-- TASK MATERIAL follows --
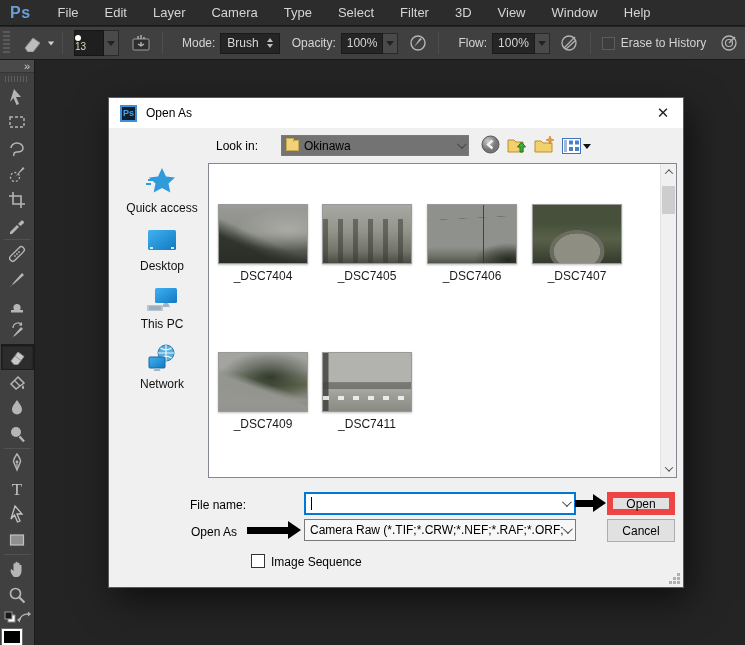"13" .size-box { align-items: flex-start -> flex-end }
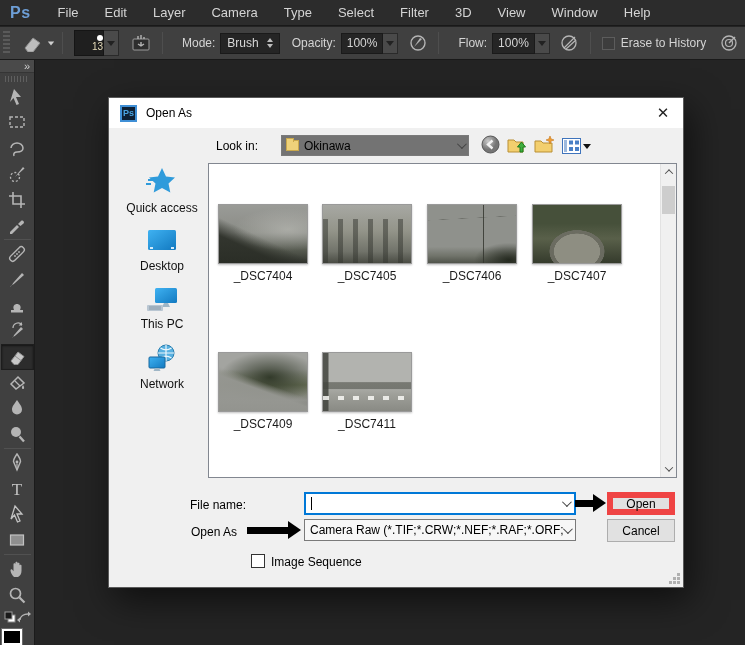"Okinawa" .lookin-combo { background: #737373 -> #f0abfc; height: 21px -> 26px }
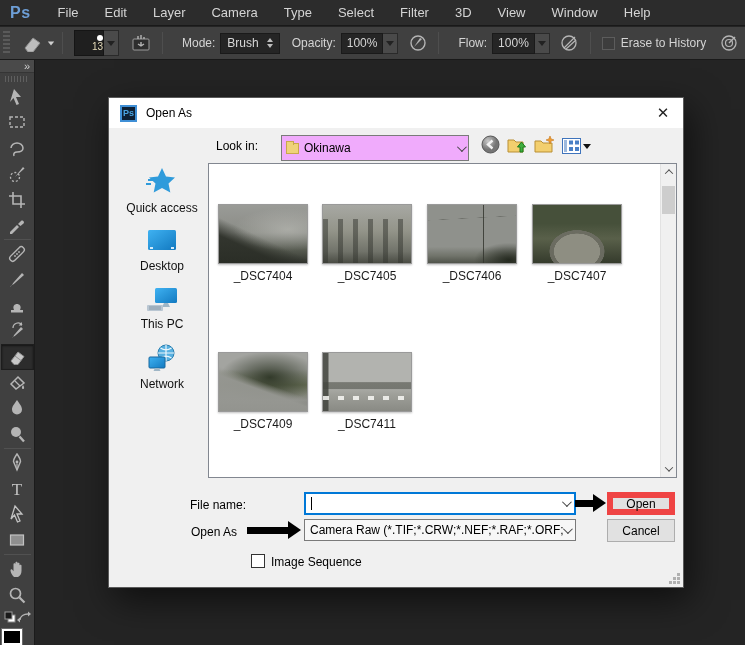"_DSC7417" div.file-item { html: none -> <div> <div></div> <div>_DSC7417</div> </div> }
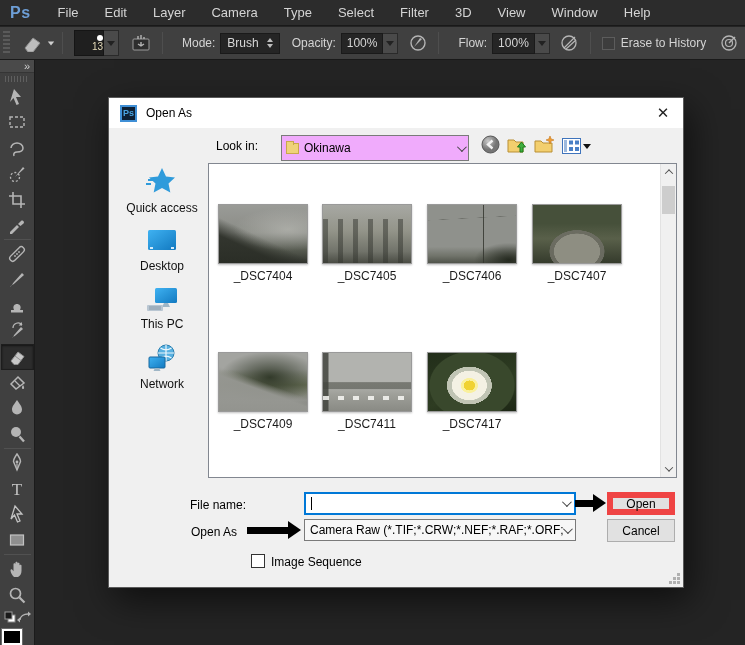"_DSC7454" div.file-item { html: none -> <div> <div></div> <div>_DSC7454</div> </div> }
-- TASK MATERIAL concluded --
-- TASK MATERIAL follows --
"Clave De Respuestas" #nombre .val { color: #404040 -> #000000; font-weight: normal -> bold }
-- TASK MATERIAL concluded --
DIRECTIONS FOR THIS TASK — Look back over the records above. Reproduce exactly everything from the line with "background: #737373 ->" down to the line with "<div> <div></div> <div>_DSC7454</div>", inclusive, and leave the pictures out.

OUTPUT FOR THIS EXERCISE —
"Okinawa" .lookin-combo { background: #737373 -> #f0abfc; height: 21px -> 26px }
"_DSC7417" div.file-item { html: none -> <div> <div></div> <div>_DSC7417</div> </div> }
"_DSC7454" div.file-item { html: none -> <div> <div></div> <div>_DSC7454</div> </div> }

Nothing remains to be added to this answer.